The most telling indicator is the contentious Musina-Makhado Special Economic Zone (MMSEZ). The Adjustment Budget confirms that funds previously earmarked for the project have once again been withheld and returned to the Provincial Revenue Fund, making this the third year in a row that funding intended for the MMSEZ has been diverted or withdrawn due to failure to implement.
It is an explicit admission that the ANC’s much vaunted flagship economic project in Limpopo has failed over a decade to progress to a point where spending is even possible. Instead of stimulating growth and jobs, the MMSEZ has become a symbol of irrational choices, stalled development, administrative incapacity, and maladministration. In total, R186.623 million has been withheld from SEZ-related capital projects in Limpopo, covering both the MMSEZ and the proposed Fetakgomo-Tubatse SEZ.
The Adjustment Budget further highlights additional stalled or collapsing flagship projects, including the halting of the Limpopo Provincial Theatre project, the reprioritisation of funding from the Limpopo–Gauteng Speed Rail, and the stalled Thohoyandou Intermodal Facility.
This failure is further reflected in departments surrendering funds and rolling over Conditional Grants simply because they cannot spend them including the Provincial Treasury returning R45.8 million.
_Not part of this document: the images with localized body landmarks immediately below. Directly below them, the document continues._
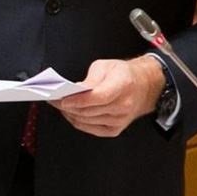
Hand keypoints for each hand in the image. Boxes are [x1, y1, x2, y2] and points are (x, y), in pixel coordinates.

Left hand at [50, 56, 164, 136]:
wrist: (143, 87)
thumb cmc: (123, 74)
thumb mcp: (105, 65)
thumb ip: (90, 78)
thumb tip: (75, 91)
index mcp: (123, 85)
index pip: (98, 97)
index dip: (79, 100)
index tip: (62, 99)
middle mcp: (123, 105)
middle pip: (89, 111)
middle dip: (68, 106)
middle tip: (53, 99)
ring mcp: (120, 120)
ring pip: (88, 120)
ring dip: (70, 114)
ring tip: (59, 105)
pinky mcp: (115, 130)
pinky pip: (91, 128)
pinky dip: (78, 121)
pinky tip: (70, 113)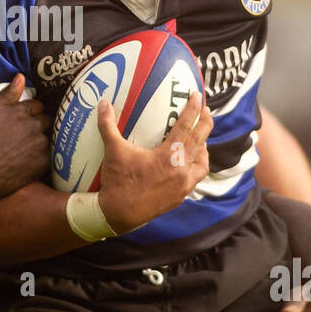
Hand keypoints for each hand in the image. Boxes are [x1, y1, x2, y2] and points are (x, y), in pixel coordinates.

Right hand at [0, 74, 49, 199]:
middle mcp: (34, 125)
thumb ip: (6, 95)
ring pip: (48, 137)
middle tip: (28, 132)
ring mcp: (40, 144)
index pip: (37, 104)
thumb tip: (20, 77)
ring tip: (28, 148)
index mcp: (20, 111)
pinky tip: (29, 161)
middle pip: (47, 119)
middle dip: (40, 123)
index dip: (31, 110)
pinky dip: (41, 157)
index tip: (25, 117)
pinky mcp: (43, 163)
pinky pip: (48, 156)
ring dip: (41, 140)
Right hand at [95, 91, 212, 233]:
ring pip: (202, 162)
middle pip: (200, 141)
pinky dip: (196, 166)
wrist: (119, 214)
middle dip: (205, 123)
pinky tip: (189, 163)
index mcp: (168, 157)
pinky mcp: (180, 196)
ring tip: (200, 138)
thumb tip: (103, 103)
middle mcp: (181, 170)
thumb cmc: (117, 181)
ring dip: (204, 147)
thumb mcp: (113, 151)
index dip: (194, 110)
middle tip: (206, 110)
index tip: (199, 96)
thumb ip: (108, 125)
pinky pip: (195, 177)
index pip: (186, 127)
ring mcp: (183, 185)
While millions sit idle or are returned to Treasury, communities continue to endure failing roads, overcrowded schools, collapsing clinics, and deteriorating municipal services.
The reality is clear: Limpopo does not suffer from a lack of money, but from a lack of implementation capacity. With major funding cuts projected over the next three years, the province cannot afford continued waste and non-delivery. As a direct consequence of this failure, people are leaving the province and when people leave, the money follows them. Limpopo is losing equitable share funding because fewer people are being educated and treated here, as families and workers leave in search of jobs and basic services.
The single biggest threat to the credibility of this Adjustment Budget is not funding it is implementation. Until projects move beyond speeches and shifting budget lines into real delivery, Limpopo’s economy will remain stagnant, and residents will continue to suffer.
The DA in Limpopo will continue to hold this government accountable and fight to ensure that public funds are spent on real delivery—not on failed projects, empty promises, and political vanity.